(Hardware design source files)
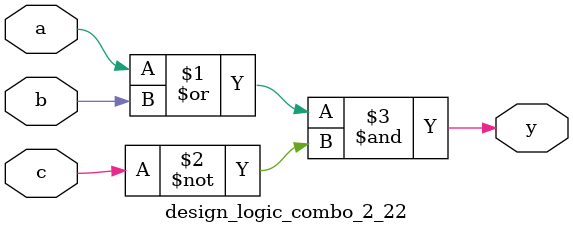
<source format=sv>
module design_logic_combo_2_22(input logic a,b,c, output logic y);
  assign y = (a | b) & (~c);
endmodule

</source>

- [Assignment] Write out every entry again word for word, without any of the pictures.

- [Result below]
<source format=sv>
module design_logic_combo_2_22(input logic a,b,c, output logic y);
  assign y = (a | b) & (~c);
endmodule

</source>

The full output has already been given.